Compagnie tourner la page
La Théorie de l'enchantement
THÉÂTRE
Avignon OFF, « la théorie de l’enchantement » au théâtre du Train Bleu
10 JUILLET 2019 | PAR ANNE VERDAGUER
Y aurait-il donc une théorie qui régirait tout rapport humain comme l’on parlerait de stratégie marketing entre un vendeur et son client? C’est ce qu’explore l’auteur et metteur en scène Pascal Reverte dans La théorie de l’enchantement avec finesse et intelligence. Une histoire pour tous ceux qui vont au théâtre. Ou qui ont des amis. Ou qui veulent acheter une cuisine.
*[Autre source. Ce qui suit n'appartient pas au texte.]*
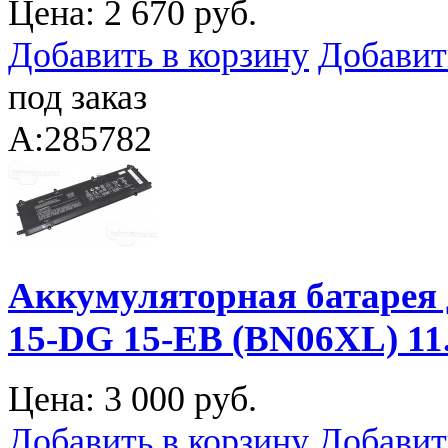
Цена:
2 670 руб.
Добавить в корзину
Добавит
под заказ
A:285782
Аккумуляторная батарея 
15-DG 15-EB (BN06XL) 1
Цена:
3 000 руб.
Добавить в корзину
Добавит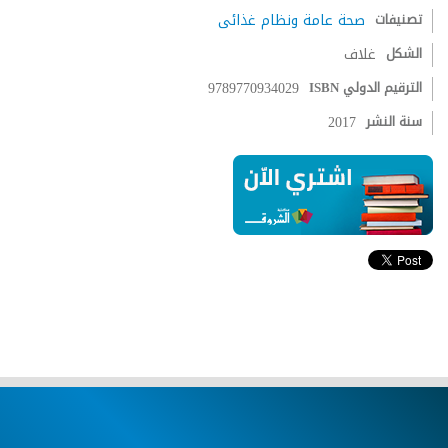
تصنيفات
صحة عامة ونظام غذائى
الشكل
غلاف
الترقيم الدولي ISBN
9789770934029
سنة النشر
2017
Fabrice Hervé et Vincent Reverte sont deux amis, à la scène comme à la ville. Mais leur parcours ont un jour bifurqué, l’un est resté comédien, l’autre est devenu vendeur de cuisine. Pour manger, bien sûr. Depuis, leur rapport a changé du tout au tout. Il y a eu trahison. Mais de qui? Est-ce Vincent qui envie Fabrice ou Fabrice qui admire Vincent? Ou au contraire sont-ils plein de rancoeur l’un envers l’autre? Toujours est il qu’ils vont tenter de monter une pièce ensemble, et qu’ils ne sont d’accord que sur le titre, La théorie de l’enchantement. Cette théorie marketing existe vraiment. L’art de l’enchantement a été écrit par un américain, Guy Kawasaki, gourou de la Silicon Valley, pour décrire, en résumé, la façon d’amadouer le client. Une théorie qui part du principe que tout rapport est régit par le marchandage et la loi du marché. Or il n’est pas seulement « question de relation commerciale entre un acheteur et un vendeur mais d’un échange humain » précise le metteur en scène Pascal Reverte. La théorie de l’enchantement parle donc « du plaisir de la complexité du rapport à l’autre ».
Attirer la sympathie donc, pour vendre. Une théorie qui devient concrète le jour où Fabrice vient acheter une cuisine à Vincent. Dans son décor de Formica, celui ci fait un peu pitié. Surtout quand il sort comme un diable de sa boîte pour faire la retape de son magasin. Un dialogue s’instaure alors entre les deux hommes, et de manière plus large, entre l’art et le commerce avec un grand A et un grand C. Et les frontières sont beaucoup plus floues qu’imaginées. Etre acteur, n’est ce pas autant jouer un rôle et mentir que vendre une cuisine ? Quelle est la part de sincérité de l’acteur et du marchand? Quand Fabrice devient directeur de théâtre, et qu’il doit lui même acheter des spectacles, la frontière se fait encore plus ténue. Ne font-ils pas finalement le même métier pour attirer le chaland, et vendre du rêve?
Le spectacle moque les procédés qui sont ceux du théâtre d’aujourd’hui, en se jouant des codes et de la temporalité, de la vidéo, des artifices et même de la nudité (procédé pour vendre s’il en est!). Ce n’est d’ailleurs pas vraiment de l’histoire de Fabrice et Vincent dont il est question (ils ont inversé leurs deux histoires dans le spectacle pour entretenir un peu plus la confusion) mais d’une répétition, ou plutôt d’une conférence qui n’en finit pas de recommencer, et de deux amis qui n’arrêtent pas de se brouiller et se réconcilier. Comme dans les poupées russes, la théorie de l’enchantement dévoile à ceux qui voudront bien s’y frotter, un mille-feuille réflexif sur les idées reçues qui entourent les professions de commerçant et d’artiste, sur la fragilité aussi de la création et la nécessité de protéger ce qui peut l’être encore des lois du marché. Un spectacle nécessaire !
LA GAZETTE DES FESTIVALS
La Théorie de l’enchantement
Par Mathias Daval
8 juillet 2019
A l’heure où le festival OFF d’Avignon annonce plus de 1 600 spectacles et où l’hyper-marchandisation du spectacle vivant suce l’énergie des compagnies plus rapidement que le soleil du sud, le projet méta-théâtral de Pascal Reverte tombe à pic. Sous la forme d’une vraie-fausse conférence, en vérité un dialogue en boucle, les deux comédiens posent avec justesse les enjeux du commerce, au sens le plus étymologique, s’appuyant sur le fil rouge offert par l’évocation de « La Solitude des champs de coton » de Koltès. Si l’ensemble reste beaucoup trop sage, il est toutefois servi par une scénographie ingénieuse et un sens du rythme minutieux. Il propose quelques séquences drolatiques sur l’envers du décor de la production théâtrale dans nos sociétés capitalistes.